While defending his depictions of a wolf-dog’s interactions and demeanor, London criticized Roosevelt’s understanding of his novel, science and evolution. “What gets me is how difference of opinion regarding the relative fighting merits of a bull-dog and a wolf-dog makes me a nature-faker and President Roosevelt a vindicated and triumphant scientist,” wrote London, adding “President Roosevelt does not understand evolution, and he does not seem to have made much of an attempt to understand evolution.”
If you take into account the spread of “fake news” today, with masses of internet users being fooled by false news reports and narratives, the “nature fakers” controversy may sound familiar. Some believed that anthropomorphizing animals was misleading and a diversion from science, while others justified it’s value in literature and storytelling. Luckily, over a hundred years later, both factual biological science and fictional animal literature have been able to live and thrive right alongside each other, so stories like White Fang are still able to provide environmentally and emotionally conscious perspectives to human and animal life.
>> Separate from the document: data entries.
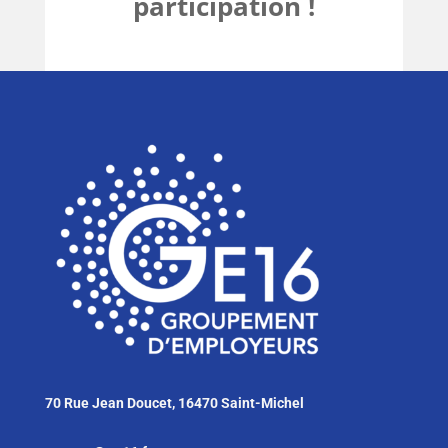
participation !
70 Rue Jean Doucet, 16470 Saint-Michel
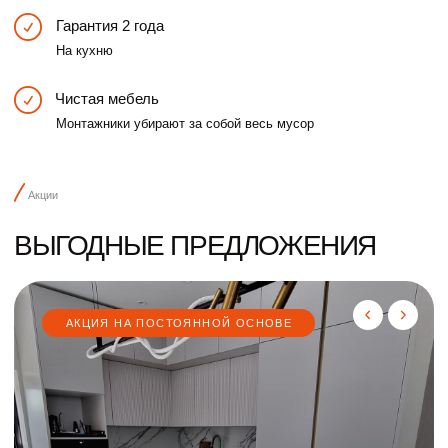
Воронеж
8 (920) 211 83 79
Фридриха Энгельса 64А, 5
ВТ-СБ с 10:00 до 21:00
этаж, шоурум №550
Главная
Кухни
О нас
Шкафы
Отзывы
Мебель
Акции
Контакты
Информация на сайте носит исключительно
информационный характер и не является
публичной офертой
Fans of Parks and Recreation have been anxiously waiting to see favorites, Offerman and Jones, return together as the married human couple who take White Fang in. In an interview with Deadline, Offerman explained that the movie is more than just a story about a dog. “The protagonist in the film is sort of nature, and greed, or consumerism, represented by the Europeans that show up for the gold,” he said. “I just really appreciate that overall message that if you don’t worry about chasing the gold and be nicer to the elements of nature, we’ll all get along a lot better, and have delicious chickens.”
Academy Award-winning director of the 2013 animated short, Mr. Hublot, Alex Espigares is making his feature debut with White Fang. Espigares told Deadline that this movie is a departure from the usual song-and-dance style of animated animal movies. “It’s a movie where the animals don’t speak, they don’t sing. They behave like animals,” he explained. He noted that while previous adaptations have been presented through a human perspective, his version is told through the dog’s perspective. “Here we have, through the technology of CG animation, the opportunity to stay with the dog and be in the dog’s eye view as much as possible, and follow him around.”
So, with an Oscar-winning director and a cast of superstars, White Fang is set to bring London’s classic to life once again, and with the freedom of animation, it will take you on a reflective journey of life through the eyes of man’s best friend.